Extrait du document:
----------------------------------------

Le chef de la diplomatie grecque Nikos Dendias a effectué dimanche une visite éclair à Benghazi, fief du maréchal Khalifa Haftar, dans l’est libyen, sur fond de tensions après la signature d’un accord maritime entre la Turquie et le gouvernement de Tripoli.
Le gouvernement libyen d’union (GNA), basé à Tripoli (ouest) et reconnu par l’ONU, a récemment multiplié les signes d’un renforcement de la coopération avec Ankara, une démarche condamnée par Athènes.
Dans ce contexte, Dendias s’est entretenu en matinée à l’aéroport de Benghazi avec deux responsables des autorités parallèles de l’est de la Libye, un pouvoir rival de celui du GNA: le chef de ce gouvernement, Abdallah Al-Thini, et son ministre des Affaires étrangères, Abdulhadi Al-Houeij. Il a ensuite directement redécollé à bord de son avion, selon un photographe de l’AFP sur place.

----------------------------------------

Questions à traiter:
[A] Résumez en deux phrases l'extrait sur la visite de Nikos Dendias à Benghazi.
[B] Dans l'extrait sur la visite de Nikos Dendias à Benghazi, recopiez le passage qui commence par "Dans ce contexte, Dendias" et se termine par "l’AFP sur place.", en substituant "soirée" à "matinée".
[C] Traduisez en anglais cette phrase de l'extrait sur la visite de Nikos Dendias à Benghazi : « Il a ensuite directement redécollé à bord de son avion, selon un photographe de l’AFP sur place. »

----------------------------------------

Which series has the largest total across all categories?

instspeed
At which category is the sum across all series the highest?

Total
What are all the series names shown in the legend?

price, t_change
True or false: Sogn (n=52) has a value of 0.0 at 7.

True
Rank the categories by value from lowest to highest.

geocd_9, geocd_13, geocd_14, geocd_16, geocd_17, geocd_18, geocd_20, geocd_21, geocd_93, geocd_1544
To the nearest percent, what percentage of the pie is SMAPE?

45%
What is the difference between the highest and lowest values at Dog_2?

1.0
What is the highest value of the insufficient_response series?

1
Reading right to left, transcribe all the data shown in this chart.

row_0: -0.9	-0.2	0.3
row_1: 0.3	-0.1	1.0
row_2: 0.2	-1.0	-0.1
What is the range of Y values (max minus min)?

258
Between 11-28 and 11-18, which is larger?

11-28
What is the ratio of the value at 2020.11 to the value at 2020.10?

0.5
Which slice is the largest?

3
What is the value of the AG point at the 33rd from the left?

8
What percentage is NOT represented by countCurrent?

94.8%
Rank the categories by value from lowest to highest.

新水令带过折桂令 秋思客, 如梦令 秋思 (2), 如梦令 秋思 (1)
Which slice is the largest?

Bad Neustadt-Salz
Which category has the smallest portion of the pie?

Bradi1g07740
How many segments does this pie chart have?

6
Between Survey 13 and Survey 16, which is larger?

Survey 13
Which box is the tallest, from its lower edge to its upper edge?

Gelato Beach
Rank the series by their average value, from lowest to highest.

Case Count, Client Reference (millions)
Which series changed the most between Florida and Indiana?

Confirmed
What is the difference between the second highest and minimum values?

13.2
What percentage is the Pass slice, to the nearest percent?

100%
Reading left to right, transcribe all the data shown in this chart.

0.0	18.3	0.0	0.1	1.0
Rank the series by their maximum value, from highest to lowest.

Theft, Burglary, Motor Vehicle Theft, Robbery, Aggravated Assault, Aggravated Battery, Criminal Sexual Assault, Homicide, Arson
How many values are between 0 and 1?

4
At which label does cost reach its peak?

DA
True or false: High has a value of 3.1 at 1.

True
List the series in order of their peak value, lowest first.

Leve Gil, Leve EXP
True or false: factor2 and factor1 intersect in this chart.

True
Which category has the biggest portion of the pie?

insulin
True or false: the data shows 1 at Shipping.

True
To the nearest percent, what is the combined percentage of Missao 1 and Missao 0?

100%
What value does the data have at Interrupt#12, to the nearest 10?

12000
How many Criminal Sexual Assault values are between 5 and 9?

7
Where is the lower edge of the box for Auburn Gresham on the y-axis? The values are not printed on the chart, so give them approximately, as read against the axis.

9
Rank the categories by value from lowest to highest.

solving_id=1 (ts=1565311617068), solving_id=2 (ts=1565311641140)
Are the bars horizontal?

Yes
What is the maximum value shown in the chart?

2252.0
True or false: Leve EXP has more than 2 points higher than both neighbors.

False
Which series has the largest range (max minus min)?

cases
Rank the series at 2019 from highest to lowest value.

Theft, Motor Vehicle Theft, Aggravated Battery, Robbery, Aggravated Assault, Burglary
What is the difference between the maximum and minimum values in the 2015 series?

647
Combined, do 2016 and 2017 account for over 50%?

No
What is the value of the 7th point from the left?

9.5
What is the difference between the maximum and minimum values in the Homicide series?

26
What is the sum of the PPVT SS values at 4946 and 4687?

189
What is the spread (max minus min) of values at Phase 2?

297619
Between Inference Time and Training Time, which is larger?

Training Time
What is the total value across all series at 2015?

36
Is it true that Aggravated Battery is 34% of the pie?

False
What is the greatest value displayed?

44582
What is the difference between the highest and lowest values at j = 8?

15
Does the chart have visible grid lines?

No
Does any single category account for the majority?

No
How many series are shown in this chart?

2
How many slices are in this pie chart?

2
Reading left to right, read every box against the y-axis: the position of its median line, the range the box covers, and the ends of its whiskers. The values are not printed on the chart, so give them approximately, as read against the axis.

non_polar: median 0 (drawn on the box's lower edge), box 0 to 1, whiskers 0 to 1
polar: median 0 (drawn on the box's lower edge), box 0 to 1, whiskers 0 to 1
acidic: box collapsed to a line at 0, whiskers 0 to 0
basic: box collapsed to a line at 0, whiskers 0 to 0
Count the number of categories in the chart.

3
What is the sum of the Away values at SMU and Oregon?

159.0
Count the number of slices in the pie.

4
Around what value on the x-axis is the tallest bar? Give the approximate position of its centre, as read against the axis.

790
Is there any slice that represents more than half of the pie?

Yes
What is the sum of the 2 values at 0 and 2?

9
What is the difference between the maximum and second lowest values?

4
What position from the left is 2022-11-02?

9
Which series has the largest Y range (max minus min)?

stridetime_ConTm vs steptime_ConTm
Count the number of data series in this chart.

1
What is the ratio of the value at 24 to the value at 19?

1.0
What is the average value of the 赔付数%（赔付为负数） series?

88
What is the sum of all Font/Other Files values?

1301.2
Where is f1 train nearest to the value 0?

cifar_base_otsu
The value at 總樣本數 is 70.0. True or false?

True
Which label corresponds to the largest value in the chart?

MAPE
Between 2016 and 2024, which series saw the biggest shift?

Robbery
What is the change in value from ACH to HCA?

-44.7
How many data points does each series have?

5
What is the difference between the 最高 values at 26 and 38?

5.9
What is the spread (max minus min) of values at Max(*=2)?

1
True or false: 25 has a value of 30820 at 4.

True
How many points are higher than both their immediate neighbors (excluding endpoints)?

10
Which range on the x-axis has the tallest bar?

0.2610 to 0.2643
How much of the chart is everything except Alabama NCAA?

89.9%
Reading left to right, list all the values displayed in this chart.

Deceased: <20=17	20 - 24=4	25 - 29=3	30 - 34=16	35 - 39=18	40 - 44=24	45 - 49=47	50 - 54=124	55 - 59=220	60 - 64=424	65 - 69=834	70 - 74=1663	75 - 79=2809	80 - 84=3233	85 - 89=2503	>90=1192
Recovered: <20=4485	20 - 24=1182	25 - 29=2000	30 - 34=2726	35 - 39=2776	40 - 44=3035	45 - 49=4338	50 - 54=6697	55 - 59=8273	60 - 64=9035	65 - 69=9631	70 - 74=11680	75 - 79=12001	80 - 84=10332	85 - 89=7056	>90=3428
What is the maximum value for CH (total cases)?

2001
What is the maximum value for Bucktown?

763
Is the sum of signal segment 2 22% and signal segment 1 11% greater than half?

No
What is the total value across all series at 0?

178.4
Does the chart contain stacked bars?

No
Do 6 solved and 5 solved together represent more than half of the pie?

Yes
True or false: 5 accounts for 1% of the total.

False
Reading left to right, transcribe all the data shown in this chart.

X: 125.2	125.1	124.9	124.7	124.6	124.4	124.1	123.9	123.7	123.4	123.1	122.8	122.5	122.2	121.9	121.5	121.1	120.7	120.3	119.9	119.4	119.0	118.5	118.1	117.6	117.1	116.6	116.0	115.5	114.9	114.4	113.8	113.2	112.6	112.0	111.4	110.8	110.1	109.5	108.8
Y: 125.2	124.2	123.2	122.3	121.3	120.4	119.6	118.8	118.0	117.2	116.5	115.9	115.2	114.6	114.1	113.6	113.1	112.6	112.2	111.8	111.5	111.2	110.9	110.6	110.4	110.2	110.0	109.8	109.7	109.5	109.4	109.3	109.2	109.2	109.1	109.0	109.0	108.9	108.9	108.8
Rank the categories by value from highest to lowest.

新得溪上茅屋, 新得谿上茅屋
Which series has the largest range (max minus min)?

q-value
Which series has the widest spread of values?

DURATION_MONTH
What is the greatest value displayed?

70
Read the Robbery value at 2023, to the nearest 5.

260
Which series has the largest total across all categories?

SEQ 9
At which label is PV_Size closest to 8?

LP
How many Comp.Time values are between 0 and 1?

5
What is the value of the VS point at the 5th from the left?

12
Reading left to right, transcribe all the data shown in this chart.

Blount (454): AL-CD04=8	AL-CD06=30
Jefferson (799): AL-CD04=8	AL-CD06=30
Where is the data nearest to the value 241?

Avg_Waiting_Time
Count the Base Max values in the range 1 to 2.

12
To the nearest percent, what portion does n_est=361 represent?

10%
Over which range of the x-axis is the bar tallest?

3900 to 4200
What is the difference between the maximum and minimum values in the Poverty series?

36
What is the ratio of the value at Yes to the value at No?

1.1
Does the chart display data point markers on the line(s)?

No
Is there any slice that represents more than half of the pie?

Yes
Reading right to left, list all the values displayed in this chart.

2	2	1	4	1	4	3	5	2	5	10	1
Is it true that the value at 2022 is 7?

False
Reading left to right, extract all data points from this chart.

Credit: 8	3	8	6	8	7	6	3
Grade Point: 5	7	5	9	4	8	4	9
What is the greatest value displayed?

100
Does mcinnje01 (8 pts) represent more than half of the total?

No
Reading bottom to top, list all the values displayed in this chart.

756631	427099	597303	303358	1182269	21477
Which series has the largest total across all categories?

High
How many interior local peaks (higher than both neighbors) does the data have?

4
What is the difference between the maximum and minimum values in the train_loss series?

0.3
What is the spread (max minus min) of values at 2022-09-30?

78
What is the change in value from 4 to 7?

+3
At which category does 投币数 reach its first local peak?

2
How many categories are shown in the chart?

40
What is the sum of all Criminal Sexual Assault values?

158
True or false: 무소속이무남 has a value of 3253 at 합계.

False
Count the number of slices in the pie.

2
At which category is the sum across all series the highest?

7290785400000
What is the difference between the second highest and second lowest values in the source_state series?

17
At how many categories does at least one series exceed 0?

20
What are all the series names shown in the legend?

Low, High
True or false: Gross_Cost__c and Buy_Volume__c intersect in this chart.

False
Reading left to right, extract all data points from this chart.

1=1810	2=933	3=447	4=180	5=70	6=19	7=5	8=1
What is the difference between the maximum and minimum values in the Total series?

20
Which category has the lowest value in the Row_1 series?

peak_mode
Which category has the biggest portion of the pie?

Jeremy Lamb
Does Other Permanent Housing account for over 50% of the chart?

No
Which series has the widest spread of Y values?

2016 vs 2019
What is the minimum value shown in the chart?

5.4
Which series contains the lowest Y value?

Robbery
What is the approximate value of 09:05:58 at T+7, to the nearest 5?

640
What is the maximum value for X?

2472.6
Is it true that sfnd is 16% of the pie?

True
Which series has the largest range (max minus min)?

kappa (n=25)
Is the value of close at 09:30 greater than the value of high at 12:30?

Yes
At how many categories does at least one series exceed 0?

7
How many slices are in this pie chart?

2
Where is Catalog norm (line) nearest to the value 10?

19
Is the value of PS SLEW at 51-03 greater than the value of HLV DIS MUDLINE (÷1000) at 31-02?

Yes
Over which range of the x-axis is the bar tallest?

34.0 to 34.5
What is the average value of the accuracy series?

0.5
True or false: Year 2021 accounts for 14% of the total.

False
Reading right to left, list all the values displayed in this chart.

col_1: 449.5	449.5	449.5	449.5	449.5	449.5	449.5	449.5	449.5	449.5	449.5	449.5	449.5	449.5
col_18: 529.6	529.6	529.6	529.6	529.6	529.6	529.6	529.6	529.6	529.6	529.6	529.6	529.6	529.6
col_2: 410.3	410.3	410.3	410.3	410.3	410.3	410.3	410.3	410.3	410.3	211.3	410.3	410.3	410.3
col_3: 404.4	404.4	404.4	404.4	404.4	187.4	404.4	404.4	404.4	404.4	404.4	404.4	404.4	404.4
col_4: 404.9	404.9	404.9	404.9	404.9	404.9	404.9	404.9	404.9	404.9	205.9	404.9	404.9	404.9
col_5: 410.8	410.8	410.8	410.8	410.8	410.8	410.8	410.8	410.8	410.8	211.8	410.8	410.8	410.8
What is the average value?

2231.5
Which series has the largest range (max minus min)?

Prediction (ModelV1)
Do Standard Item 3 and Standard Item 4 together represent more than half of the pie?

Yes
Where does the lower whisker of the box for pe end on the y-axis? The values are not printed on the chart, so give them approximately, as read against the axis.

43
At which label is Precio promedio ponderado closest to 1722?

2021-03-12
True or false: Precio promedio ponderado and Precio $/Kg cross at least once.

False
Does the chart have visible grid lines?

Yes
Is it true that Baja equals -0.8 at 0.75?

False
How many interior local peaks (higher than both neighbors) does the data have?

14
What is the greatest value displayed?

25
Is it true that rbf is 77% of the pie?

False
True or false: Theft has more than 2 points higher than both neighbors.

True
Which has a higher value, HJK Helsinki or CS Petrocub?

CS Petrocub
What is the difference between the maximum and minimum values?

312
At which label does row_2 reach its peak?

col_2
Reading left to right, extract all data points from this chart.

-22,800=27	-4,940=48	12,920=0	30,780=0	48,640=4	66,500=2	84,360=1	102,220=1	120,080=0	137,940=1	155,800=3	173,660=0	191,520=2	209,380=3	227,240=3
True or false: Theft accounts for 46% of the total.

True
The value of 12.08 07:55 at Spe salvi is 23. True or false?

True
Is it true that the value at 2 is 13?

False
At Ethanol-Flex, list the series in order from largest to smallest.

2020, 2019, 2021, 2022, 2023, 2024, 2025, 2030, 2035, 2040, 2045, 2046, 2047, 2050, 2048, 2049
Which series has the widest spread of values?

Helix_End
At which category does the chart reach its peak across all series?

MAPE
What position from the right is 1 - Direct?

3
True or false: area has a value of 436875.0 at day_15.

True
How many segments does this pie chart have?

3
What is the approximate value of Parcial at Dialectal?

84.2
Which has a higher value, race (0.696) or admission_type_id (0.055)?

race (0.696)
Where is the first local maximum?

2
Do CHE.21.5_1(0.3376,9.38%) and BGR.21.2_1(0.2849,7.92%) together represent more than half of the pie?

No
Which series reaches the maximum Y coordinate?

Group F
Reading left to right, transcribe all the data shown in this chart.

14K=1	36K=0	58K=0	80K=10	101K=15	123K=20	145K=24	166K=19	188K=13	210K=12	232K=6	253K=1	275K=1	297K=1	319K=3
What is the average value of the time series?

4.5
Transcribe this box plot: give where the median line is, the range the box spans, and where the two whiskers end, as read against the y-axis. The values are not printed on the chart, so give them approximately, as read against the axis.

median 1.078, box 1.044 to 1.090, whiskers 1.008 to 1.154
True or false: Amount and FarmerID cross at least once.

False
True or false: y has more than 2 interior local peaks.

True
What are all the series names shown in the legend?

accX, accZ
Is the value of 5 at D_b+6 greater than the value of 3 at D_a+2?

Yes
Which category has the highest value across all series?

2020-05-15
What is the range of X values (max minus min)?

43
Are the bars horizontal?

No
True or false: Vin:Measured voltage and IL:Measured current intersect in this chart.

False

----------------------------------------

Réponses par item:
[A] Le chef de la diplomatie grecque, Nikos Dendias, s'est rendu dimanche à Benghazi, fief du maréchal Khalifa Haftar, sur fond de tensions après un accord maritime entre la Turquie et le gouvernement de Tripoli, dont le rapprochement avec Ankara est condamné par Athènes. À l'aéroport, il s'est entretenu avec le chef du gouvernement parallèle de l'est libyen, Abdallah Al-Thini, et avec son ministre des Affaires étrangères, Abdulhadi Al-Houeij, puis il est directement reparti en avion.

[B]
Dans ce contexte, Dendias s’est entretenu en soirée à l’aéroport de Benghazi avec deux responsables des autorités parallèles de l’est de la Libye, un pouvoir rival de celui du GNA: le chef de ce gouvernement, Abdallah Al-Thini, et son ministre des Affaires étrangères, Abdulhadi Al-Houeij. Il a ensuite directement redécollé à bord de son avion, selon un photographe de l’AFP sur place.

[C] He then took off again directly aboard his plane, according to an AFP photographer at the scene.